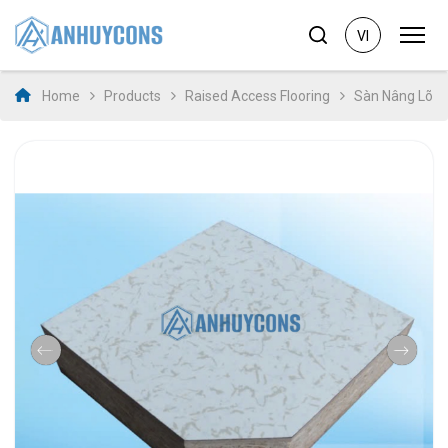
VI
Home
Products
Raised Access Flooring
Sàn Nâng Lõi 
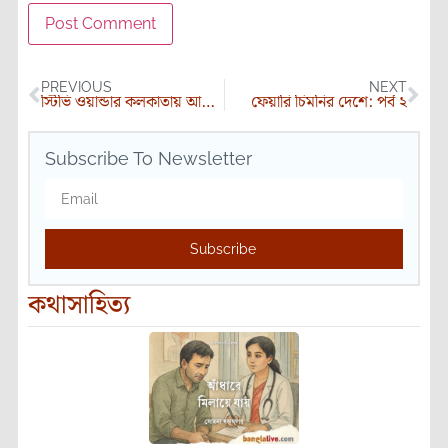
PREVIOUS
NEXT
স্টিভি ওয়ান্ডার কলকাতায় আসবেন না
ফেয়ারি চিমনির দেশে: পর্ব ২
Subscribe To Newsletter
Subscribe
কথাসাহিত্য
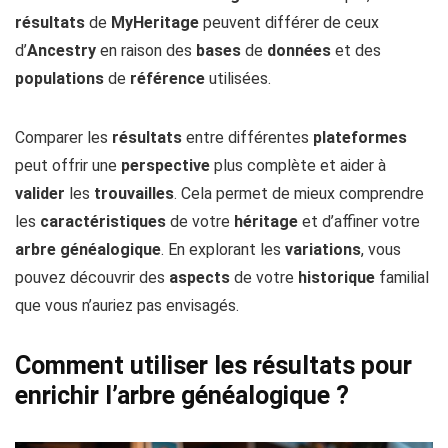
résultats
de
MyHeritage
peuvent différer de ceux
d’
Ancestry
en raison des
bases
de
données
et des
populations
de
référence
utilisées.
Comparer les
résultats
entre différentes
plateformes
peut offrir une
perspective
plus complète et aider à
valider
les
trouvailles
. Cela permet de mieux comprendre
les
caractéristiques
de votre
héritage
et d’affiner votre
arbre généalogique
. En explorant les
variations
, vous
pouvez découvrir des
aspects
de votre
historique
familial
que vous n’auriez pas envisagés.
Comment utiliser les résultats pour
enrichir l’arbre généalogique ?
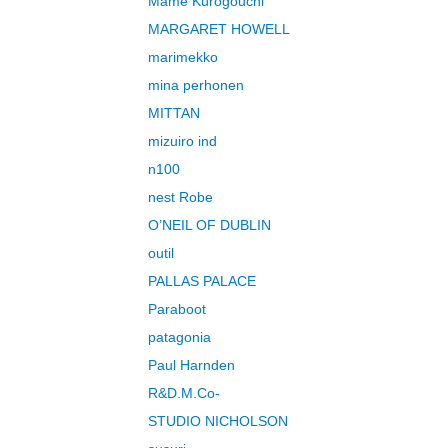
Mame Kurogouchi
MARGARET HOWELL
marimekko
mina perhonen
MITTAN
mizuiro ind
n100
nest Robe
O’NEIL OF DUBLIN
outil
PALLAS PALACE
Paraboot
patagonia
Paul Harnden
R&D.M.Co-
STUDIO NICHOLSON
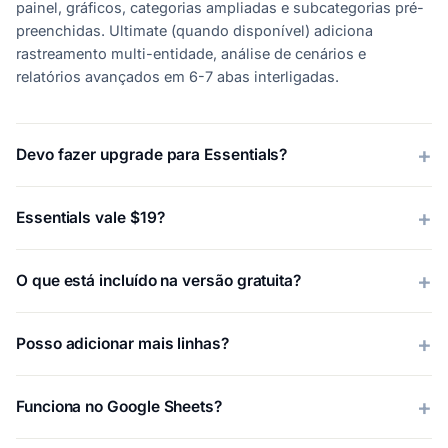
painel, gráficos, categorias ampliadas e subcategorias pré-
preenchidas. Ultimate (quando disponível) adiciona
rastreamento multi-entidade, análise de cenários e
relatórios avançados em 6-7 abas interligadas.
Devo fazer upgrade para Essentials?
Essentials vale $19?
O que está incluído na versão gratuita?
Posso adicionar mais linhas?
Funciona no Google Sheets?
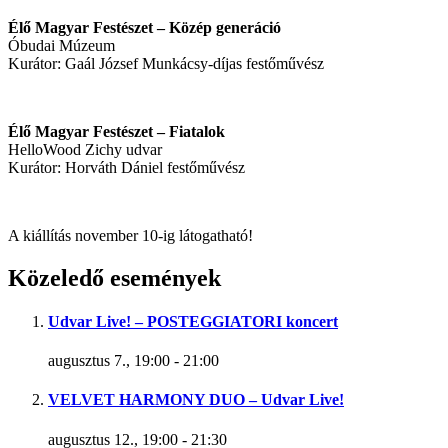
Élő Magyar Festészet – Közép generáció
Óbudai Múzeum
Kurátor: Gaál József Munkácsy-díjas festőművész
Élő Magyar Festészet – Fiatalok
HelloWood Zichy udvar
Kurátor: Horváth Dániel festőművész
A kiállítás november 10-ig látogatható!
Közeledő események
Udvar Live! – POSTEGGIATORI koncert
augusztus 7., 19:00
-
21:00
VELVET HARMONY DUO – Udvar Live!
augusztus 12., 19:00
-
21:30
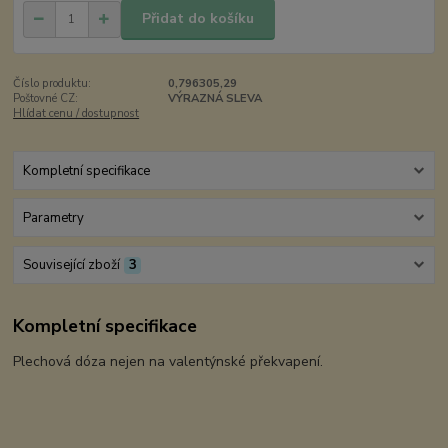
Přidat do košíku
Číslo produktu:
0,796305,29
Poštovné CZ:
VÝRAZNÁ SLEVA
Hlídat cenu / dostupnost
Kompletní specifikace
Parametry
Související zboží
3
Kompletní specifikace
Plechová dóza nejen na valentýnské překvapení.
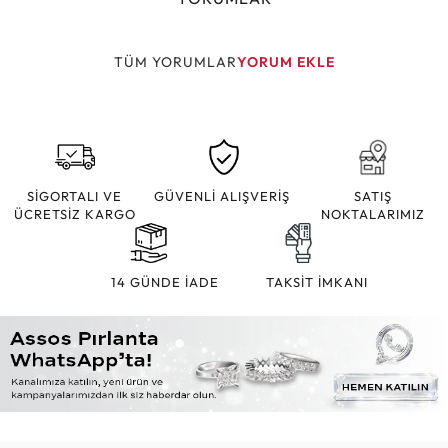
TÜM YORUMLAR
YORUM EKLE
SİGORTALI VE
GÜVENLİ ALIŞVERİŞ
SATIŞ
ÜCRETSİZ KARGO
NOKTALARIMIZ
14 GÜNDE İADE
TAKSİT İMKANI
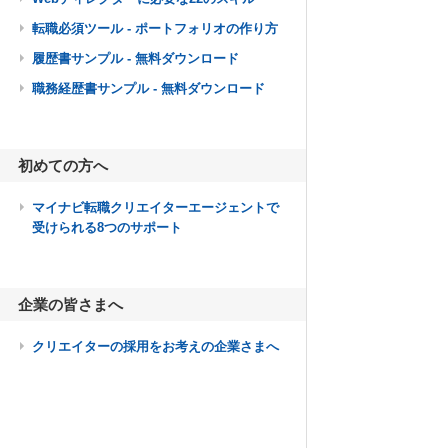
転職必須ツール - ポートフォリオの作り方
履歴書サンプル - 無料ダウンロード
職務経歴書サンプル - 無料ダウンロード
初めての方へ
マイナビ転職クリエイターエージェントで
受けられる8つのサポート
企業の皆さまへ
クリエイターの採用をお考えの企業さまへ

• _YOUR GOAL_:
Only an exact copy of the lines from the one with "Kurátor: Horváth Dániel festőművész" through the last line of the data above is wanted, and no pictures.

• _YOUR RESPONSE_:
Kurátor: Horváth Dániel festőművész
A kiállítás november 10-ig látogatható!
Közeledő események
Udvar Live! – POSTEGGIATORI koncert
augusztus 7., 19:00
-
21:00
VELVET HARMONY DUO – Udvar Live!
augusztus 12., 19:00
-
21:30
Přidat do košíku
Číslo produktu:
0,796305,29
Poštovné CZ:
VÝRAZNÁ SLEVA
Hlídat cenu / dostupnost
Kompletní specifikace
Parametry
Související zboží
3
Kompletní specifikace
Plechová dóza nejen na valentýnské překvapení.
TÜM YORUMLAR
YORUM EKLE
SİGORTALI VE
GÜVENLİ ALIŞVERİŞ
SATIŞ
ÜCRETSİZ KARGO
NOKTALARIMIZ
14 GÜNDE İADE
TAKSİT İMKANI
転職必須ツール - ポートフォリオの作り方
履歴書サンプル - 無料ダウンロード
職務経歴書サンプル - 無料ダウンロード
初めての方へ
マイナビ転職クリエイターエージェントで
受けられる8つのサポート
企業の皆さまへ
クリエイターの採用をお考えの企業さまへ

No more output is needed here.